→ **Page excerpt**
Mickey's Christmas Carol (1983)
Upon its theatrical release, Mickey’s Christmas Carol was the first animated film to star Mickey Mouse for thirty years. It was therefore accompanied with a large amount of hype and a wave of nostalgia. The US marketing stated “He’s Back. Mickey Mouse in his first new motion picture” which was somewhat misleading, as the actual animated film was just 26 minutes long. It was shown theatrically along with a re-release of The Rescuers in the US and The Jungle Book in the UK and other territories, in late December 1983. And despite his name being in the title, Mickey doesn’t have a lot of screen time as he plays Bob Cratchit. This is very much a vehicle for Scrooge McDuck as Ebenezer Scrooge. Overall, it’s a succinct distillation of the plot of Dickens’ A Christmas Carol, filled with cameo appearances by classic Disney characters. Naturally it is replete with the humour and sentiment that is inherent in the process known colloquially as Disneyfication. However, does this mitigate the book’s message?
Part of the fun of watching Mickey’s Christmas Carol is trying to spot various iconic Disney characters, many of which are in minor roles in the background such as the Big, Bad Wolf and the Three Little Pigs. The larger roles are played by the likes of Donald Duck (Scrooge’s nephew Fred), Goofy (incongruously playing Marley’s ghost) and Jiminy Cricket (the Ghost of Christmas Past). The verbal and visual humour you expect from Disney is clearly front and centre. The scene where Scrooge climbs the stairs to his suite of rooms, followed by Jacob Marley’s spectral shadow, is a wonderfully contrived piece of animation and up to the high standard you’d expect from the studio. As ever there are a lot of innovative shots from aerial perspectives and sequences involving a lot of movement both in the foreground and background. All are lovingly drawn and painted by hand, imbuing the characters with a sense of personality and charisma.

→ **Task brief**
In the review of Mickey's Christmas Carol, how long is the animated film?

→ **Stored data**
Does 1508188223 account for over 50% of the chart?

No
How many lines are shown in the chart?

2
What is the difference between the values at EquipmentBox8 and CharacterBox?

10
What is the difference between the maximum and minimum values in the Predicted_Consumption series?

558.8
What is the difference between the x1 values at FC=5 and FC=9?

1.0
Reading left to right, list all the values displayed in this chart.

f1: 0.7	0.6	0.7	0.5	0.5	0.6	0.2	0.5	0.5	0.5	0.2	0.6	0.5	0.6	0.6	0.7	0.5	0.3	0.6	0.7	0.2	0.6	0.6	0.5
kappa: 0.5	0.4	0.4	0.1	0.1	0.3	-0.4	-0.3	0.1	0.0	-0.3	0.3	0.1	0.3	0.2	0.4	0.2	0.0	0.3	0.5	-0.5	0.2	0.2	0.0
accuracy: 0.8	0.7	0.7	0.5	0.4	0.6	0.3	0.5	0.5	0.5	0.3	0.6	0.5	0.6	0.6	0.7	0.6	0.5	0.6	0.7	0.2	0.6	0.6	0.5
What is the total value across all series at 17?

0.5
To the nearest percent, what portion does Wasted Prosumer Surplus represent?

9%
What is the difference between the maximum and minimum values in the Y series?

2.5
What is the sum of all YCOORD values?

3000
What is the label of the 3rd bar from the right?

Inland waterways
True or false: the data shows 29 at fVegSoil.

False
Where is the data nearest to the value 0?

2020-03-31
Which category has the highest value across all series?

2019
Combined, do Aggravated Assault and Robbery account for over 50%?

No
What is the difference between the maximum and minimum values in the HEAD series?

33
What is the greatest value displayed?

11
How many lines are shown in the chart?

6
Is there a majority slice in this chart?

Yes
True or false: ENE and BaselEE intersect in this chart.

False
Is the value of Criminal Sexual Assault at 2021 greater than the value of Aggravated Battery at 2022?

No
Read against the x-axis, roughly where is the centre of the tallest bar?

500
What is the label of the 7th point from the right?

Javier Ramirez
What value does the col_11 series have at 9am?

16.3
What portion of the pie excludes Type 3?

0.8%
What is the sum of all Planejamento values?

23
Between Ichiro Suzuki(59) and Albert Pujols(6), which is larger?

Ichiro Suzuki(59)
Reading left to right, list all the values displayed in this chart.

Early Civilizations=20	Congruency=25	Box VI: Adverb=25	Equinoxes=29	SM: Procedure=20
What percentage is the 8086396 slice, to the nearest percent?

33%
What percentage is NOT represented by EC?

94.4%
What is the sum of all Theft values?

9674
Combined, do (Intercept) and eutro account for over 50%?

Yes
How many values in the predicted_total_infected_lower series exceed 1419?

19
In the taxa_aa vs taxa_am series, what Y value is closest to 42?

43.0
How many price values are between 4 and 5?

→ **Answer area**
26 minutes